I gave up sleeping with a top sheet years ago (and now sleep so much better, untangled). However, my hubby cannot fall asleep WITHOUT a sheet over him. So… I make the bed with half the sheet on his half of the bed and the rest dangling off the bed on his side…lol. Seriously. But while reading your comments I actually came up with the brilliant idea that I should buy twin size flat sheets to match my queen size fitted sheets! Bet you didn’t expect your complaint to be so inspirational!
Oh. And I can offer one possible-though-still-pretty-lame defense for the cart. There was ONE TIME (I swear it was only once) on a particularly difficult day that I left my cart next to the corral. I had stopped next to corral to remove my daughter from the front infant seat of the cart when I noticed that my 3-year-old had unbuckled himself from his carseat and was calling out that he wanted to come “help” me.

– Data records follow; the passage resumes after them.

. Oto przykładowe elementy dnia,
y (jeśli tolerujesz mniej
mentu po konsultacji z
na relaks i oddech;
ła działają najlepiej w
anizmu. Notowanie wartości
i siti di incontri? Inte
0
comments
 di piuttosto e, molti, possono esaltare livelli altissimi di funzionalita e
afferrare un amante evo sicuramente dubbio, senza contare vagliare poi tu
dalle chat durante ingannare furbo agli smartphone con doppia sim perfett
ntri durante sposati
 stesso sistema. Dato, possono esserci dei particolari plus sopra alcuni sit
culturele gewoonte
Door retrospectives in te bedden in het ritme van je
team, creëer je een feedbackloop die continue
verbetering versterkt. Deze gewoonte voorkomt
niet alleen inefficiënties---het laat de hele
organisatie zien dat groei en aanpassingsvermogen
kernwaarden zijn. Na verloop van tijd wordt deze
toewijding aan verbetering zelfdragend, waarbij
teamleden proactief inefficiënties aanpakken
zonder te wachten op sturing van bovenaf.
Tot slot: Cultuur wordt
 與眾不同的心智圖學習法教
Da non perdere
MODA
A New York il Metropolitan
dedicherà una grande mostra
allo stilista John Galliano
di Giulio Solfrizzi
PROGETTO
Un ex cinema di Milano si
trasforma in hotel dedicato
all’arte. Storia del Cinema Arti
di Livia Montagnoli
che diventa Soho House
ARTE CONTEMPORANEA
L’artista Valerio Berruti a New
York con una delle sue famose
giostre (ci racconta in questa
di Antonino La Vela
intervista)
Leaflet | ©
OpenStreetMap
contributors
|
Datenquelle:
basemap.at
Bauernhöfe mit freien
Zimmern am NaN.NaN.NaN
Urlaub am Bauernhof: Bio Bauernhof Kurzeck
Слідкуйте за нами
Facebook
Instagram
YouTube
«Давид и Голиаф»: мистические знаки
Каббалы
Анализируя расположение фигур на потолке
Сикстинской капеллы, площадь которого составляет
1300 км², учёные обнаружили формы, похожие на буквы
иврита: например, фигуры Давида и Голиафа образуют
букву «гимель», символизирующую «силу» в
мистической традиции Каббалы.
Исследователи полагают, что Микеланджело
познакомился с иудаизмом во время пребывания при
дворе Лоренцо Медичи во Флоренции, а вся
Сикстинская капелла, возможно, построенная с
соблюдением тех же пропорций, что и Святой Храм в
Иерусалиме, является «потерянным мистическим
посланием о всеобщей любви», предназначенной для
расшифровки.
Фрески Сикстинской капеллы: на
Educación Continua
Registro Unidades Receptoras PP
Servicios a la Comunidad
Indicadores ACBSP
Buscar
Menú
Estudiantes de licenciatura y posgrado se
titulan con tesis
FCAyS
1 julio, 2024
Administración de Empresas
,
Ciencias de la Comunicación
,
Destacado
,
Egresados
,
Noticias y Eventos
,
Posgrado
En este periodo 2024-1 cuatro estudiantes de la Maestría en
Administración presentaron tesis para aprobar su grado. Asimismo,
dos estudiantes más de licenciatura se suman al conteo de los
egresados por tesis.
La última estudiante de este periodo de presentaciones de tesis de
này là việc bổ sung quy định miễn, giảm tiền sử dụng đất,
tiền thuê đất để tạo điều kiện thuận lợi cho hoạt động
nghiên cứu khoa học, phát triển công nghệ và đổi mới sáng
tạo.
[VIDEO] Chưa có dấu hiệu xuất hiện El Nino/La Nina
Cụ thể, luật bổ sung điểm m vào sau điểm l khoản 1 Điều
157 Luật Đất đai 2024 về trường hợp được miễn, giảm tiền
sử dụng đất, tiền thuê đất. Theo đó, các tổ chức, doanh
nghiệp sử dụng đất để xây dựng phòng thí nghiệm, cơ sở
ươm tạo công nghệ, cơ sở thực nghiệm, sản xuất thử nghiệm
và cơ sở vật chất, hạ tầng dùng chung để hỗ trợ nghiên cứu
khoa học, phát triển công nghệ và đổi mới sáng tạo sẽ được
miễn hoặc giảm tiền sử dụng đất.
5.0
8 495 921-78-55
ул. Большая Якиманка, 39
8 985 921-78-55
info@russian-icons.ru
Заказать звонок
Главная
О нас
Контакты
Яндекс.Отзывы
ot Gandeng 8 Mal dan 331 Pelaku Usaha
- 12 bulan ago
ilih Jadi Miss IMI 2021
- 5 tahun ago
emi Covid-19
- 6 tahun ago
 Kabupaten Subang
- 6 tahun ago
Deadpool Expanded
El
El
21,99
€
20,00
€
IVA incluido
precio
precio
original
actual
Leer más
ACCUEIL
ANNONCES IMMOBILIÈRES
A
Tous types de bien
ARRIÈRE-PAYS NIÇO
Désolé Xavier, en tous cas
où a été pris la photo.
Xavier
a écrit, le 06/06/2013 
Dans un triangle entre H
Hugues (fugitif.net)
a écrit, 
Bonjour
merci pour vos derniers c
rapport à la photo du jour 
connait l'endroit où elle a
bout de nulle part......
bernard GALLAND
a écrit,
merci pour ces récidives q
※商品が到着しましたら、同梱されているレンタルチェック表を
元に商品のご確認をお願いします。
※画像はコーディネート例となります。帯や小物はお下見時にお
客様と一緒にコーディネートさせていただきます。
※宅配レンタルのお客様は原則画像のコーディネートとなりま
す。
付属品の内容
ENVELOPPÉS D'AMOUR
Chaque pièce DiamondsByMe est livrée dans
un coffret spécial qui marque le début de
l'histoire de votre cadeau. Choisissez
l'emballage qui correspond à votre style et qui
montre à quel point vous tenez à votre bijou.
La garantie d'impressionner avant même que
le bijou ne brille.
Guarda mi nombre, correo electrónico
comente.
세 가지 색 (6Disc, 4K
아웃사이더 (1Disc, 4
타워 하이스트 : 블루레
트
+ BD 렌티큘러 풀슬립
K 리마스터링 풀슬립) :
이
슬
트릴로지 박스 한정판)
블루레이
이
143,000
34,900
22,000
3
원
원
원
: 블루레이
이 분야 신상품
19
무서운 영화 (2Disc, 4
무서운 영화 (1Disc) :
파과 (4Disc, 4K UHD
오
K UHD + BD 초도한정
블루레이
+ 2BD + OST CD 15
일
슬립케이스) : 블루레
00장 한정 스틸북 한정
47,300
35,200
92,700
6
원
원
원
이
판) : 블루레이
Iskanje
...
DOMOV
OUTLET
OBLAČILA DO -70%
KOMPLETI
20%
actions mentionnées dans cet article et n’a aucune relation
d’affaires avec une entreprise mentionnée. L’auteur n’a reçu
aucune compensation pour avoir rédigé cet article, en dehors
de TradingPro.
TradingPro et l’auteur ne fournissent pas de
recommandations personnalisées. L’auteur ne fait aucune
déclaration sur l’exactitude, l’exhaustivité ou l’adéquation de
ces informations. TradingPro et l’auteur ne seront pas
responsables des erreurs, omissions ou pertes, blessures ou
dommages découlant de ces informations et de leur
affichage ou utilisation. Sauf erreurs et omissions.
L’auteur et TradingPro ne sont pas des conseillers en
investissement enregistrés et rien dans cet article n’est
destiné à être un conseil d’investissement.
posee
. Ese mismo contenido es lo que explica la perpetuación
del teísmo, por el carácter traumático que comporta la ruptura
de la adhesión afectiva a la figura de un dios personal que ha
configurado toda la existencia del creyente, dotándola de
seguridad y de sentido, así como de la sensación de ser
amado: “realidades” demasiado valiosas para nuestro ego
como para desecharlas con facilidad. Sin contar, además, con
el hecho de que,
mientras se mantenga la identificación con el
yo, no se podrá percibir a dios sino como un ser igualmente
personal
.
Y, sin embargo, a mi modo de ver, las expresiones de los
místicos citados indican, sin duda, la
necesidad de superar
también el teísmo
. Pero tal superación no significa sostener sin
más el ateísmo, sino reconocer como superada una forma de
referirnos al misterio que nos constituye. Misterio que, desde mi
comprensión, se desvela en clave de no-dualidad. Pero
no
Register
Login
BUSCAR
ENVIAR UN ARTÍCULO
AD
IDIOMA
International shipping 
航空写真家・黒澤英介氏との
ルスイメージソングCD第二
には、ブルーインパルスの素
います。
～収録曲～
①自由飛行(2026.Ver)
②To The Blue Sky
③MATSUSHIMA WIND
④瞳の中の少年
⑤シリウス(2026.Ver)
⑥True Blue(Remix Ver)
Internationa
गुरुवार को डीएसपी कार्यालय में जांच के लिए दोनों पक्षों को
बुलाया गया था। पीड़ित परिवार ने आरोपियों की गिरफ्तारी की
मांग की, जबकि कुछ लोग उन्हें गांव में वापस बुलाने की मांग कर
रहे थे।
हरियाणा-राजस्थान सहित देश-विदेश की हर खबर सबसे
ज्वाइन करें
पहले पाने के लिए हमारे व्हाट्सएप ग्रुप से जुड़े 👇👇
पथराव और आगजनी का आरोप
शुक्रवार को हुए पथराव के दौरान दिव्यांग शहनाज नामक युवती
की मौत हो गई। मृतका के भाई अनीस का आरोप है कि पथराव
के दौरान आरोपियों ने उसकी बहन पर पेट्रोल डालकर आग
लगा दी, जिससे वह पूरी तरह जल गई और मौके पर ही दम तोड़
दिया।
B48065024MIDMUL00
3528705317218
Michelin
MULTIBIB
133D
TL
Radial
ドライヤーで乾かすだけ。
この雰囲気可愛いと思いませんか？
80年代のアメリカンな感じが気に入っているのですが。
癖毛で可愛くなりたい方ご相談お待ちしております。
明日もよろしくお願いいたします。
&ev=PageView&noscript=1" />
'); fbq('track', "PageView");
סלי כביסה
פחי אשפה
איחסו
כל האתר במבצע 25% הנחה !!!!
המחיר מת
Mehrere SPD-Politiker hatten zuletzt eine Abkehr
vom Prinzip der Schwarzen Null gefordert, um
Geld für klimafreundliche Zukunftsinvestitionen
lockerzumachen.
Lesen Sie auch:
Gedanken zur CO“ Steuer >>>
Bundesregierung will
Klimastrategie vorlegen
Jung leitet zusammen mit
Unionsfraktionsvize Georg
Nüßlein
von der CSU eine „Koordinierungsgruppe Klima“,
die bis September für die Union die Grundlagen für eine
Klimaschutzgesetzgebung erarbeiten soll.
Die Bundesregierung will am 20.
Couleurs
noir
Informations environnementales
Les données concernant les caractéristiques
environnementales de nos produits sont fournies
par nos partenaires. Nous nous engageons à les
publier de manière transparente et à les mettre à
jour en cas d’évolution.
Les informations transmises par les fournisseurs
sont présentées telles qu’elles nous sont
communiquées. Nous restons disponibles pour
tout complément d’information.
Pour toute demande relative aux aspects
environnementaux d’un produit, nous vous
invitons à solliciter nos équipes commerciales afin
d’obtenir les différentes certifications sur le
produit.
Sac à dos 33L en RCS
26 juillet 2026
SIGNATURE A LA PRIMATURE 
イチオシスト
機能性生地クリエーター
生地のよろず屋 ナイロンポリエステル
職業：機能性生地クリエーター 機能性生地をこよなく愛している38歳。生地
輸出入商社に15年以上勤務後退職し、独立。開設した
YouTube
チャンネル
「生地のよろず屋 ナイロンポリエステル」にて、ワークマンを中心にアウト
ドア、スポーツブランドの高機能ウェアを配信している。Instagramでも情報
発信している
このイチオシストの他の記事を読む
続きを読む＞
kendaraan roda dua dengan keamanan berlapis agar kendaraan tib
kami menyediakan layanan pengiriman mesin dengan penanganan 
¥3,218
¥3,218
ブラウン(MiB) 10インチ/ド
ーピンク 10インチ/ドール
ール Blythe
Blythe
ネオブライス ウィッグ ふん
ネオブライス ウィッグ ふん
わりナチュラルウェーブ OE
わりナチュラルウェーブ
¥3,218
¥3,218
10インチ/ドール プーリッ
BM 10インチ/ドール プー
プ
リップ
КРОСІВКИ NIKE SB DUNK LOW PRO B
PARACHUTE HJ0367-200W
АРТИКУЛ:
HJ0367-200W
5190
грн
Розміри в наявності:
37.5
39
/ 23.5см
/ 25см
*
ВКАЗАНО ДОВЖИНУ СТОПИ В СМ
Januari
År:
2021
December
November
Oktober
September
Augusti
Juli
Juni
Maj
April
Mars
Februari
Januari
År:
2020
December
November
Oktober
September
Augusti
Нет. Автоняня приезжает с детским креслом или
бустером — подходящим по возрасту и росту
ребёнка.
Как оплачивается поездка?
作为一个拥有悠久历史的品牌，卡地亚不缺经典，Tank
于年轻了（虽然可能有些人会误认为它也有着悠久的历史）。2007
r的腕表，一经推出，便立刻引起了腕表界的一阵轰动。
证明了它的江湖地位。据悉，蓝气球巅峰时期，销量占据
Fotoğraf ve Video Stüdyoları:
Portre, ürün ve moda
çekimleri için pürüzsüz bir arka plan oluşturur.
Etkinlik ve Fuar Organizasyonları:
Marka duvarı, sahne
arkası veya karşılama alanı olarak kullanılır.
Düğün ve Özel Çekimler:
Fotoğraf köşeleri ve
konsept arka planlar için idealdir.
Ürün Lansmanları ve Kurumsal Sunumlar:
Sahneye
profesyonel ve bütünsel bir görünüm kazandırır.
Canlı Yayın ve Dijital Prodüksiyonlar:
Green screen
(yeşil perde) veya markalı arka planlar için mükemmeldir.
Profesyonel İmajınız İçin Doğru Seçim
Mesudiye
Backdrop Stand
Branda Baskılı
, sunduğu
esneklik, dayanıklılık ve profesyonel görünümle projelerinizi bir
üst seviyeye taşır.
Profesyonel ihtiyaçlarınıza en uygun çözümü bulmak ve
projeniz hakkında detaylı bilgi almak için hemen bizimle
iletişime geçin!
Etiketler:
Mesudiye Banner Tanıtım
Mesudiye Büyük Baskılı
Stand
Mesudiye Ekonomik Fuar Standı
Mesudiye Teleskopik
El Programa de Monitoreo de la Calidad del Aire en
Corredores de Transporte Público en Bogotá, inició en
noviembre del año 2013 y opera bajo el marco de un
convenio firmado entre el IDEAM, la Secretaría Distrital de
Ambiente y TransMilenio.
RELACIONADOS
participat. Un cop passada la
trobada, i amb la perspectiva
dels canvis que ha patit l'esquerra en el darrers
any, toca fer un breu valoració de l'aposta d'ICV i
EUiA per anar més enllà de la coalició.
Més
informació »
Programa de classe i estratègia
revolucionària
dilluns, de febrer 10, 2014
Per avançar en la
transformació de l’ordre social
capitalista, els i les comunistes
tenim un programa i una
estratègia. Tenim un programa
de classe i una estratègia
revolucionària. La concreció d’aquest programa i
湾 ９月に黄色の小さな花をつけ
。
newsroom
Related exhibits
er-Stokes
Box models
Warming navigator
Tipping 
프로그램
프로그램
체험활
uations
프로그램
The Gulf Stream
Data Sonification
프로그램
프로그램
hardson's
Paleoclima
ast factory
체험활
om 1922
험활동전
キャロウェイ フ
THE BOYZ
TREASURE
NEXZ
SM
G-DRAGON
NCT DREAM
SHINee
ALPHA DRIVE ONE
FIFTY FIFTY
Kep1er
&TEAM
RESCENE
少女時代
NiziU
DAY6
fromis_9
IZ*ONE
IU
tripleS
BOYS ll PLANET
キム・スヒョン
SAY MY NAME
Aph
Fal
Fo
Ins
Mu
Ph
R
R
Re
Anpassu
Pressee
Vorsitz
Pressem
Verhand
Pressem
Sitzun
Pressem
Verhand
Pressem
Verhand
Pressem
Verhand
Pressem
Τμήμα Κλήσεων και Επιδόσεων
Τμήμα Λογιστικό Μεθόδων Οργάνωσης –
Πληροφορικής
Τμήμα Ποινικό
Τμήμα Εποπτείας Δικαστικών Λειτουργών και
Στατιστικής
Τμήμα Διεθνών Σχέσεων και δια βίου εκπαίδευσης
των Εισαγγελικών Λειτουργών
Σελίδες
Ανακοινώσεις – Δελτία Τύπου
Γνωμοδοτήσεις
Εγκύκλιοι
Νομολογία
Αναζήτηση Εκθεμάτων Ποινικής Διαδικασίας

I dashed back to stop him and by the time I had him and my baby buckled up and got in my van to drive away, I saw the abandoned cart and just sighed. If I ever see carts out of place now I remember how overwhelmed I felt that day and try to give the seemingly-thoughtless person some slack.
Yikes – for three seasons of the year all I use is a top sheet. The quilt, or duvet, or whatever it is gets shoved over to Mom of 10’s side of the bed.
So maybe this anti-sheet doctrine applies to my three year old who has NEVER slept in a tucked in sheet bed. In fact she rarely falls asleep with any cover (other than her nightie) at all. We just toss a large flannel receiving blanket over her after she’s out. Related: camping this summer she awoke with a full-on night terror after I tried to stealthily zip her sleeping bag. Next camping trip I’m packing the fuzzy footie jammies and letting her sleep on the UNZIPPED bag. Maybe I’m a slow learner, but I’m from the other side of the spectrum like JennyA: top sheet, cotton blanket, duvet in flannel cover = sweet, sweet sleep. P.S. When it gets cold enough for the down duvet on my older daughter’s bed, we switch to flannel sheets. The flannel sheet and flannel duvet cover sort of velcro together and then flip back and forth as one.